The distinction between image processing and computer vision is a difficult and subjective one. We reserve the name computer vision for those parts of the fields where we interpret visual information in terms of the entities in the 3D world that are depicted in the image.
We start this part with the description of the pinhole camera being the model for most of our imaging devices. The pinhole camera models the standard photo camera’s, it models the eye, video camera’s etc. It will turn out to be a surprisingly simple model (just one matrix multiplication).
In computer graphics the camera matrix is most often set by the programmer (user) when rendering a virtual scene on the computer screen.

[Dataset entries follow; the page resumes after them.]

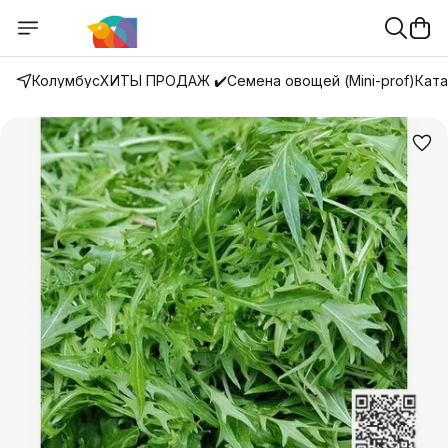
Колумбус
ХИТЫ ПРОДАЖ ✔️
Семена овощей (Mini-prof)
Ката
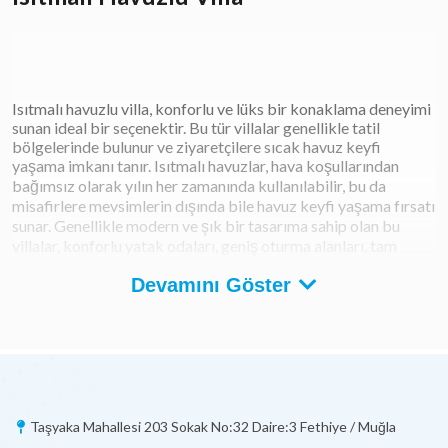
Isıtmalı havuzlu villa, konforlu ve lüks bir konaklama deneyimi
sunan ideal bir seçenektir. Bu tür villalar genellikle tatil
bölgelerinde bulunur ve ziyaretçilere sıcak havuz keyfi
yaşama imkanı tanır. Isıtmalı havuzlar, hava koşullarından
bağımsız olarak yılın her zamanında kullanılabilir, bu da
misafirlere mevsimlerin dışında bile havuz keyfi yaşama fırsatı
sunar. Genellikle modern ve şık bir tasarıma sahip olan bu
villalar, konforlu yatak odaları, geniş oturma alanları, tam
donanımlı mutfaklar ve geniş teraslar gibi olanaklarla
Devamını Göster
donatılmıştır. Isıtmalı havuzlu villa kiralama seçeneği, aile
tatilleri, arkadaş gruplarıyla yapılan kaçamaklar veya özel
kutlamalar için mükemmel bir seçenektir. Havuz keyfi
yaparken güneşin tadını çıkarmak isteyenler için idealdir.
Ayrıca, villa genellikle çevresindeki doğal güzelliklere kolay
erişim sağlar ve bölgenin kültürel ve turistik cazibe
merkezlerini keşfetme fırsatı sunar. Isıtmalı havuzlu villa,
dinlendirici bir tatil deneyimi arayanlar için rahatlık ve lüksü
Taşyaka Mahallesi 203 Sokak No:32 Daire:3 Fethiye / Muğla
bir araya getirir.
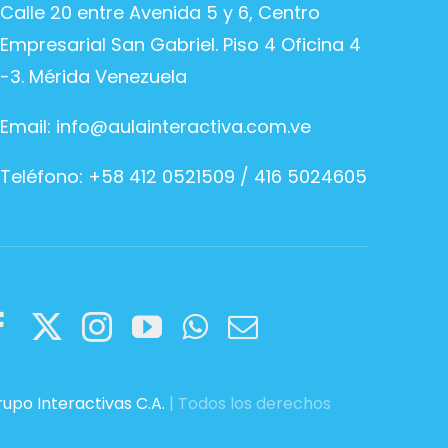
Calle 20 entre Avenida 5 y 6, Centro
Empresarial San Gabriel. Piso 4 Oficina 4
-3. Mérida Venezuela
Email:
info@aulainteractiva.com.ve
Teléfono: +58 412 0521509 / 416 5024605
upo Interactivas C.A.
| Todos los derechos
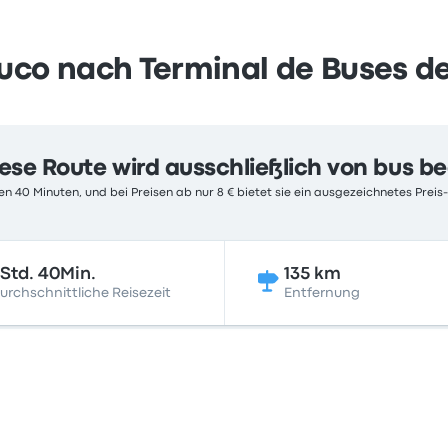
co nach Terminal de Buses de
ese Route wird ausschließlich von bus b
n 40 Minuten, und bei Preisen ab nur 8 € bietet sie ein ausgezeichnetes Preis-
Std. 40Min.
135 km
urchschnittliche Reisezeit
Entfernung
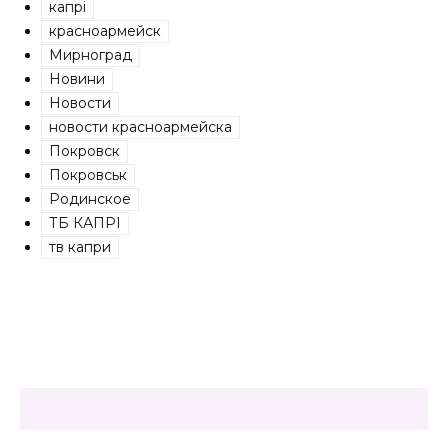
капрі
красноармейск
Мирноград
Новини
Новости
новости красноармейска
Покровск
Покровськ
Родинское
ТБ КАПРІ
тв капри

In computer vision on the other hand, the camera is real and its parameters (geometrical and optical) and position and orientation in space have to be learned from measurements. Estimating these unknown parameters is called camera calibration and it is a not a trivial task to do correctly and accurately. In these notes we sketch the basic math to understand what calibration is all about.
The pinhole camera projects a 3D scene onto a 2D retina. In such a projection information is lost. All points on a straight line from the optical center of the camera are projected on the same point on the retina. We thus cannot recover depth from one image. At least not from one point (pixel) in the image. Using our knowledge of the 3D world around us the human visual brain is capable of inferring depth of what is seen.
We need two eyes/camera’s at least to measure depth. We will look at the setup with two camera’s (stereo vision) and model the way the two images are related and how we can recover depth from the two views.